Thrower's Ten Part 3

Updated: Feb 21, 2019


The Thrower's Ten is a PT exercise series commonly used to strengthen and stretch the shoulder girdle. This set of movement is often used with athletes of throwing sports, but it can work great for aerialists and pole dancers to aid in injury prevention. I use many of the exercises from the Thrower's Ten in my weekly workout routine. However some of the exercises are more effective then others, for pole and aerial. I promise to put out a post that takes the best of the Thrower's Ten for aerial and pole.

Here are the other posts in the Thrower's Ten Series.

Check Out Part 1

Check Out Part 2

Part Three of Exercises

Prone Horizontal Abduction in neutral

The best option is a weight bench or of course a PT table, you can use a bed, a couch or even balance on the hands and knees in a table top position in a bind. Keep the palm facing down and lift the arm out to the side of the body directly in line with shoulder joint. Stay in the T position, hold briefly at the top of the exercise and with control lower down. Begin with 2 sets of 10 -12 reps, work up to 3 sets.


Prone Horizontal Abduction (Full External Rotation, 100 degrees abduction)

Again begin in a prone position resting on a weight bench or in a tabletop pose. Turn the thumb upward, and lift eh arm up and slightly forward of the shoulder to a level place. Do not extend higher then parallel with the shoulder. Hold briefly at the top and lower with control. Begin with 2 sets of 10 -12 reps, work up to 3 sets.


Press-ups

Begin seated on a weight bench. Place the hands to the sides of the hips directly under the shoulders. The fingers should be facing forward. Press into the palms and engage the shoulders to lift the body up to a hover position. Hold briefly and release. Begin with 2 sets of 10 -12 reps, work up to 3 sets.

Prone Rowing

This exercise can be done with a weight bench or in tabletop position. Begin in a prone position with the working arm hanging by your side. Row, by bending the elbow and focus on engaging the rhomboids, lower and upper traps. Pull the scapula toward the spine and also release the shoulder away from the ears. This should be felt in the meat between the scapula and the spine and right below the scapula in the lower trap. Rows are crucial balancing exercises for aerialists and polers. Always do your rows. Begin with 2 sets of 10 -12 reps, work up to 3 sets.


Push-ups

The big deal with the push-up is correct form. Here is a post we did on Push-up Form.

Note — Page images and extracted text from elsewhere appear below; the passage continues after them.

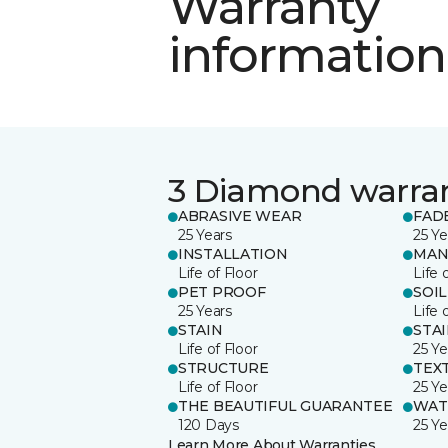
Warranty
information
3 Diamond warra
ABRASIVE WEAR
FAD
25 Years
25 Ye
INSTALLATION
MAN
Life of Floor
Life 
PET PROOF
SOIL
25 Years
Life 
STAIN
STA
Life of Floor
25 Ye
STRUCTURE
TEX
Life of Floor
25 Ye
THE BEAUTIFUL GUARANTEE
WAT
120 Days
25 Ye
Learn More About Warranties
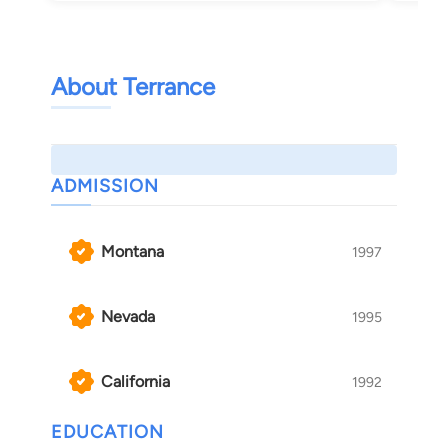
About Terrance
ADMISSION
Montana
1997
Nevada
1995
California
1992
EDUCATION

Make sure you are flat like a board, not sagging or lifting the through the hips. Also make sure to have scapular retraction and shoulder depression happening. Meaning pull the shoulder blades together, engaging the rhomboids and traps, and release the shoulders away from the ears activating the lower traps. Work with slow controlled movement during the push-up. Begin with 2 sets of 10 and progress to 3 sets or more reps.


Bicep Curls

If you are just beginning aerial or pole this exercise might be good to help you build strength. IF you are training 3 days a week or more, I wouldn't bother with curls. In our current society we tend to use the front side of the body significantly more then the backside and we tend to be tight and overdeveloped in areas like the bicep compared to other parts of our bodies. Plus as aerialists and polers the biceps are active nearly all the time in our movement patterns. If you do curls, remember to keep the elbows in alignment with the shoulders. Begin with 2 sets of 10 -12 reps, work up to 3 sets.


Tricep Overhead Extension

This is another move that is less functional for aerialists and polers. We tend to already have quite a bit of tricep activation happening in our workouts and training. The triceps do get worked less then the biceps, as they are backside muscles. I do some sort of tricep work in workouts outside of aerial, but it's not a crucial as the first two sets of Thrower's Ten exercises. Make sure the core is engaged and the knees are not locked. Keep the shoulders out of the ears, lift one weight overhead. Align the elbow and shoulder and use the non-working arm to stabilize. Extend the arm upward working the tricep. Begin with 2 sets of 10 -12 reps, work up to 3 sets.